A curious intermezzo followed, served with compressed cherry tomatoes in plum wine or what the Thais call crispy ice. This was a rather good deviation from the customary sorbet or granite.
A pre-main course of Gaeng Phed Gam Moo or a red curry sauté, with melt-in-the-mouth slivers of pork cheeks tossed in pollomai or mixed fresh fruit. The acidity of the fruits was a good foil to the rich pork cheeks, which had a light smoky touch. It paired best with a young Granmonte Spring 40 percent Cabernet Sauvignon and 60 percent Syrah (barreled for 12 months), with flavors of tart cherries, dried leaves, and ripe acerola.

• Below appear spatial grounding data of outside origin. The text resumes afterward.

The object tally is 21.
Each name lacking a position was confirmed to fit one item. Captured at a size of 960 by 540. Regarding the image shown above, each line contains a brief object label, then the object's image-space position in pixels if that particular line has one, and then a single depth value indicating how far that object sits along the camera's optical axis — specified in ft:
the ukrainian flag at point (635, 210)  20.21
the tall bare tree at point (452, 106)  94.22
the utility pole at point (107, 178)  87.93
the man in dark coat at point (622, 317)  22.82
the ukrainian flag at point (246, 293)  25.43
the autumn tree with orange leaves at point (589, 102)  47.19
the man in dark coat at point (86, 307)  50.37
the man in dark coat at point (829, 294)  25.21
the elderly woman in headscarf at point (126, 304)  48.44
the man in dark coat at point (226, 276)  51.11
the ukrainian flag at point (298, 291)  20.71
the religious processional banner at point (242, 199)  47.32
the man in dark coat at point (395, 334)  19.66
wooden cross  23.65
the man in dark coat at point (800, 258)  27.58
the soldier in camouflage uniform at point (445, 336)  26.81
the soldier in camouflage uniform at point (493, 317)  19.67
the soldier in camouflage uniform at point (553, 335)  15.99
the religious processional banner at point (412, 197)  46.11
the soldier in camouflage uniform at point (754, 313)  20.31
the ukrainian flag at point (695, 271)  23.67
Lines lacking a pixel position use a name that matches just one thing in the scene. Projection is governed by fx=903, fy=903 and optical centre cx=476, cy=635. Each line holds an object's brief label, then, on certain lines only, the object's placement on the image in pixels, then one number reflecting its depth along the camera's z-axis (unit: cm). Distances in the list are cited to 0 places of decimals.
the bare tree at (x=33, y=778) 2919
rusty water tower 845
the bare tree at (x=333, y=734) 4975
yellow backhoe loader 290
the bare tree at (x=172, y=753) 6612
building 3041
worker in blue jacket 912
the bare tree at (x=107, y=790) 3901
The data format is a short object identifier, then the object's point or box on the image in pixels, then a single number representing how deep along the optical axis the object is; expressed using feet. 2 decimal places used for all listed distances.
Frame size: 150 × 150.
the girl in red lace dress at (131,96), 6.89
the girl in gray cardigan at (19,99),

The main course followed the Asian style sequence of putting crustaceans at the last portion of the meal. There was a river prawn, grilled and smothered with yellow curry mixing with the fat on its head. Sakuna’s recommendation was to put the kaffir and lemongrass-scented rice into the split cavity and mix everything—completing a deconstructed set of curry elements into a complete Thai yellow prawn curry with the creative addition of grilled flavors. The wine for this pairing was a limited edition bottle of the Orient, a 100 percent Syrah with blueberry and creamy flavor. This surprisingly paired well with the curried fat of the found in the prawn’s head.
Dessert was a smooth soursop ice cream, laminated in a thin coat of gelatin and paired with a late harvest wine of Muscat, Chenin, and Viognier. This third edition had notes of lychee, longan, and jasmine. These flavors highlighted the tropical character of our ice cream. It also paired well with a plate of Thai mignardises—coconut pandan madeleine and Thai tea-filled macaroons, which I found most interesting in the selection.
Overall, the dinner was a great logistical exercise in a degustation scene dominated by more western flavors. I look forward to tasting Nikki’s next releases and probably smoke a stogie and have an espresso with Granmonte patriarch and Nikki’s father KhunVisooth during one harvest season.